Aux cris de "Dehors, dehors, occupant" ou "Oui à la souveraineté", une foule de fidèles de Moqtada Sadr, hommes, femmes et enfants parfois venus en bus d'autres régions, se sont rassemblés dans le quartier de Jadriyah, agitant des drapeaux irakiens.
Ce rassemblement est distinct des manifestations antigouvernementales qui avaient perdu un peu de leur élan après l'assassinat par les Etats-Unis, le 3 janvier à Bagdad, du général Qassem Soleimani, émissaire iranien en Irak, qui a entraîné un pic de tensions entre Téhéran et Washington, ennemis jurés mais puissances agissantes en Irak.
Dans un communiqué lu sur une estrade par un porte-parole, Moqtada Sadr a appelé au retrait des forces américaines d'Irak, à l'annulation des accords sécuritaires entre Bagdad et Washington et à la fermeture de l'espace aérien irakien aux avions militaires américains.
Le leader chiite a aussi appelé le président américain Donald Trump à ne pas être "arrogant" face aux responsables irakiens. "Si tout cela est fait, nous traiterons (avec les Etats-Unis) comme avec un pays non-occupant sinon, nous les considérerons comme un pays hostile à l'Irak", a-t-il ajouté.
De nombreux manifestants ont ensuite commencé à se disperser, jetant leurs panneaux dans des poubelles, mais plusieurs milliers sont restés sur place.
- "Retard" -
Plusieurs factions paramilitaires irakiennes comme celles, pro-iraniennes, du Hachd al-Chaabi, habituellement rivales de M. Sadr, avaient soutenu son appel à manifester.

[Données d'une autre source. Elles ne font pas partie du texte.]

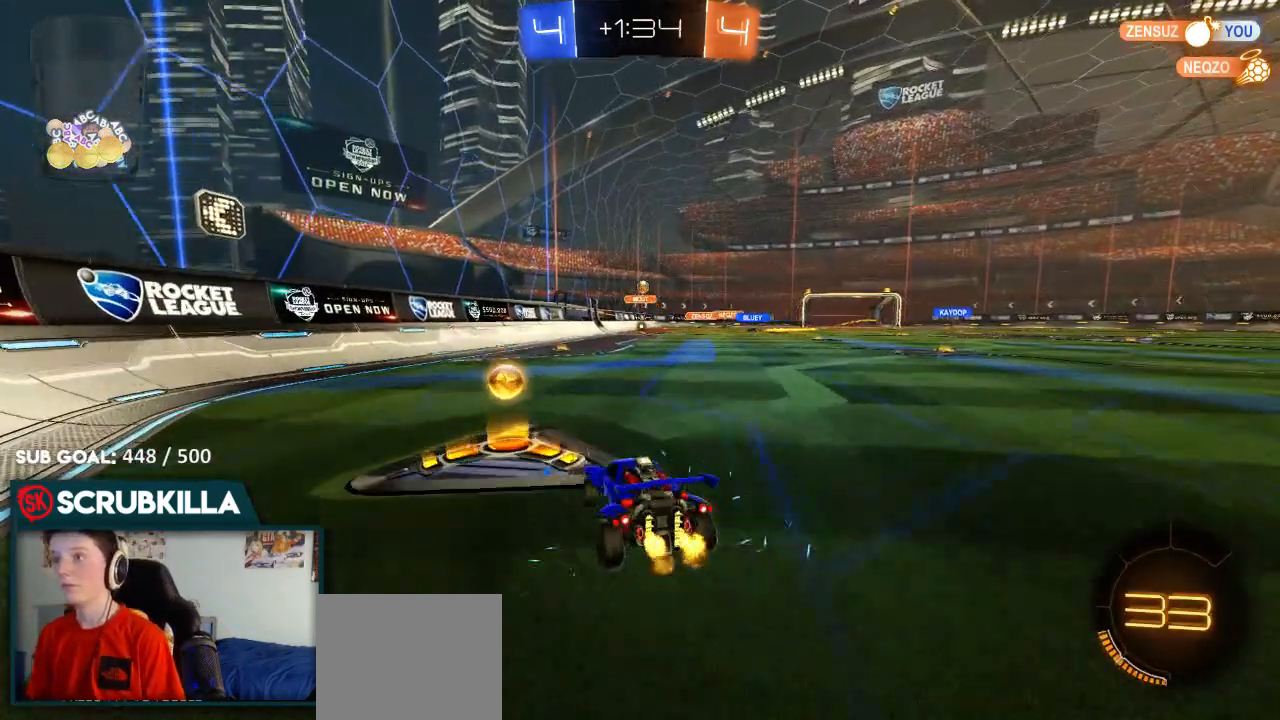
{"buttons": ["R2"], "left_stick": "right", "right_stick": "center", "events": [[150, "X", "up"]]}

Un des chefs du Hachd, Qaïs al-Khazali, mentor de Sadr avant de devenir son concurrent, a tweeté que "le message du peuple (à Trump) était clair: soit vous partez volontairement, soit vous serez chassé".
Le grand ayatollah Ali Sistani, plus haute autorité chiite en Irak, n'a lui pas explicitement soutenu le rassemblement. Dans son sermon lu vendredi par son représentant il a toutefois souligné le droit des Irakiens à manifester "pacifiquement" pour la souveraineté du pays.
Il a aussi dénoncé le "retard" des partis dans la formation d'un nouveau gouvernement.
Sous la pression de la rue, le Premier ministre Adel Abdel Mahdi a démissionné en décembre mais continue de gérer les affaires courantes, les partis politiques ne parvenant pas à s'entendre sur un successeur.
L'appel de Moqtada Sadr à "une manifestation pacifique d'un million de personnes contre la présence américaine", a fait craindre au camp antipouvoir de voir ses demandes - des élections anticipées, un Premier ministre indépendant et la fin de la corruption - à nouveau éclipsées.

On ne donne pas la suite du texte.